Simon Pentanu Speaker of the House Bougainville

Work and Fun rooted in childhood memories .I am a speaker. That’s my job in Bougainville’s challenging and interesting Journey at the moment. Speakers do not speak much, unless it is necessary or they are asked to do so.

This is only part of the story. The corresponding part is, when we grow up in traditional societies in communal villages, the values and traditions that we grow up in play a profound part in our working lives in the modern world.
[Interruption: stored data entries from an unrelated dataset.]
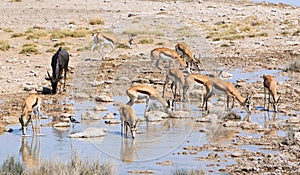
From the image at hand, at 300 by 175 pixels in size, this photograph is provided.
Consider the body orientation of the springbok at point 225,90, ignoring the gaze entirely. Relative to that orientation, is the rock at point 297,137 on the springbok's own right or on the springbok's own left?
on the springbok's own right

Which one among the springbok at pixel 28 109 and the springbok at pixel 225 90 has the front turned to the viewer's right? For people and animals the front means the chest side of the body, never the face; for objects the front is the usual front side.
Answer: the springbok at pixel 225 90

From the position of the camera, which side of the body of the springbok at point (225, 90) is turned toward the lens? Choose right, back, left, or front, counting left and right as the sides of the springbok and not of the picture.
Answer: right

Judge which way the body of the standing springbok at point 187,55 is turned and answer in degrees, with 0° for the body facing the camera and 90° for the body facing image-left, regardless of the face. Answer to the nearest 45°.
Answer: approximately 315°
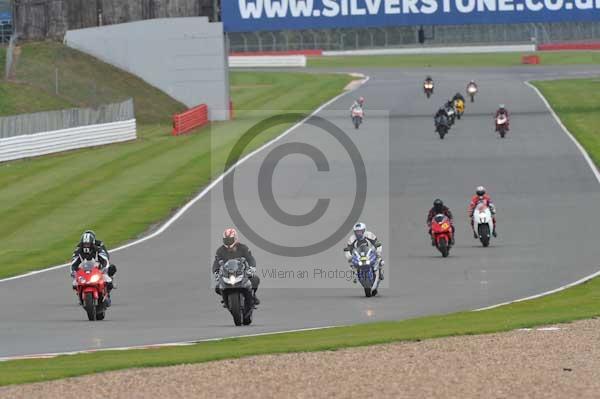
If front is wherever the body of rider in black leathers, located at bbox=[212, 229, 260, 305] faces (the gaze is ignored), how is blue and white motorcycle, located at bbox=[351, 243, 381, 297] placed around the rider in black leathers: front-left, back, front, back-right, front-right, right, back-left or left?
back-left

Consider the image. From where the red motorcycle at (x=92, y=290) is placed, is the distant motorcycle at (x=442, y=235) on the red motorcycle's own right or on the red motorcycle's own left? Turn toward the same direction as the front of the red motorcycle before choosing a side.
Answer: on the red motorcycle's own left

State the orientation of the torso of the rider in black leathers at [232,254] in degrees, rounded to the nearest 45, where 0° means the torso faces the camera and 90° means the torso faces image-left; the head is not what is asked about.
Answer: approximately 0°

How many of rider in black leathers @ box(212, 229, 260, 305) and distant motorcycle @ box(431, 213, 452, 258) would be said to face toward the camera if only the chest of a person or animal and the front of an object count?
2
To put it another way, where and how we start out early in life will often determine where we end up.

This is true of many Bougainvilleans/PNGns that have ventured out and succeeded in private, public and corporate life but who are still deeply rooted in their traditional society that played a significant part in the formative years of their upbringing.

And so, speaking for myself, out of the House I am also an amateur photographer who sees life and value in everything that crosses my path. I talk to and photograph objects and subjects in the hills, on the beaches and around the waters mostly, but not only, where I grew up.
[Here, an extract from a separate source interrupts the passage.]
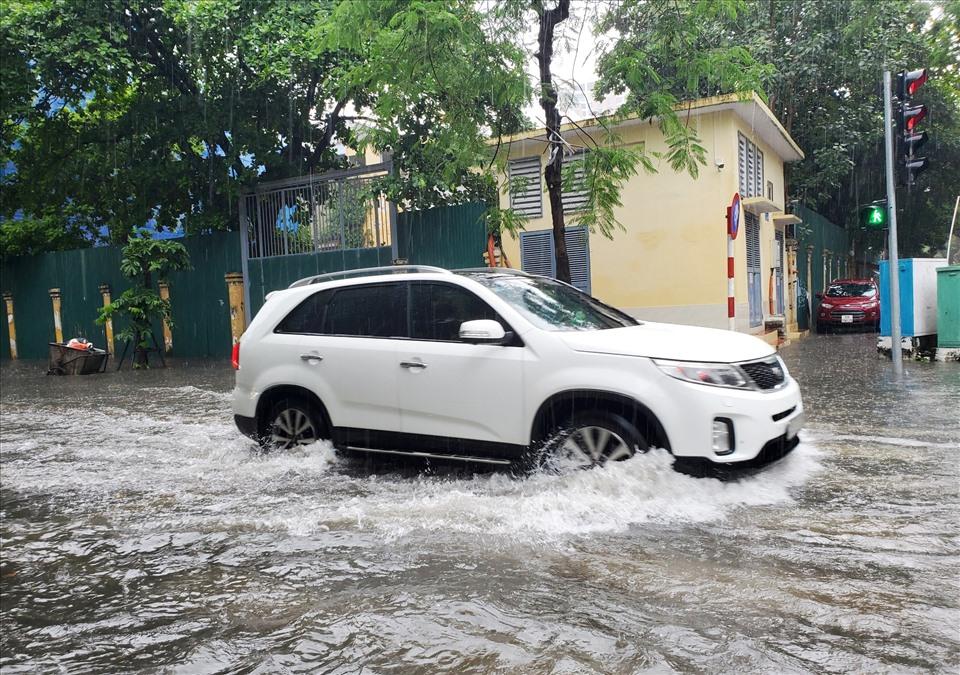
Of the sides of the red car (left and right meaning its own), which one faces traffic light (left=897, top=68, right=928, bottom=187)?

The photo here is a sand spit on one of many outer reefs I used to paddle out to as a boy with my folk to dive, spear fish, harvest seaweeds and gather shells, crustaceans and molluscs.
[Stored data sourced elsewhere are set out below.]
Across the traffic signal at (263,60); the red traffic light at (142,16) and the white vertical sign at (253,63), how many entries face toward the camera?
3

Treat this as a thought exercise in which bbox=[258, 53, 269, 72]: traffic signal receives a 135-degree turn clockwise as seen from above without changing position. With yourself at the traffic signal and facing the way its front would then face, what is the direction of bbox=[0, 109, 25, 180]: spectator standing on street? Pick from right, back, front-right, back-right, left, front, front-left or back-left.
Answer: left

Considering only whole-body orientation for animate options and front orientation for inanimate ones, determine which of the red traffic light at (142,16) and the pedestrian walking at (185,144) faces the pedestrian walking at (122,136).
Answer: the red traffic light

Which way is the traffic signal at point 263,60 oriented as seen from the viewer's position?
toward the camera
Children still do this today. But instead of paddling by canoes they are whisked out there by motor boats. And rather than eating and sharing what they catch and collect, as we used to, most of their catches, gatherings and findings from the reefs are sold for cash at the fish market.

We would go out once, twice, or occasionally several times a week. Paddling the distances on the open sea was hard work and back-breaking during stormy weather. But looking back, I would do it all over again.

Today they can motor out as often as they like, often twice to thrice on the same day if the fish are biting or if the price of sea slugs is good. Weather is not a worry with fibreglass motor boats, as it is when you’re in a wooden canoe with paddles.

These comments and comparisons are not necessarily about the hard times of the past or the conveniences of modern times that we take for granted.

I am more interested in making a point about living, enjoying and appreciating the things and people we engage with every day. And not doing it to the detriment of the natural world we all rely on to sustain us.

The pressures of everything from population growth to the cash economy to seeking elected office to poor eating habits are taking their toll on our species.

But rarely do we stop to think about the pressures we compound upon the planet – from wreaking human havoc on land and sea to depleting finite resources.

We must do a much better job of looking after the world that is the source of our life. And we must recognise that natural resources like the forests, minerals and productive soil – even clean air and water – are finite.

Let us be responsible and be light on the planet. It is a beautiful living thing that deserves our care. It supports all species, most of all humankind. Yet we pose the most perilous threat to the planet that supports us and our livelihood.

When the 2017 national election counting is finally over and we know who our four MPs are, we must demand of them, together with our MHRs, to be true leaders by conserving these essential natural values so we and our children and grandchildren can enjoy them too.

Most of all we must demand they must work together for the common good of the People. I will certainly be doing my part in this endeavour which has eluded us in the past.

What so often gets in the way to appeals for the common good is the pursuit of personal agendas.

When everyone puts in the same effort and moves together – like in the canoe, making sure their paddles are in the water pulling in the same direction with the same purpose – it is easier to reach your destination. Everyone appreciates each other’s efforts. Everyone benefits from each other’s efforts.

In a motorised boat everyone sits down and they get to the fishing destination with little effort. There is no paddling, no exertion, no communal effort. The engine, fuel and propeller zips you out there. And everyone does their own thing. It’s the competitive world of cash economy. It’s a long way from the days of sharing and living for each other in a unified way where the family unit, the extended family and clan are important.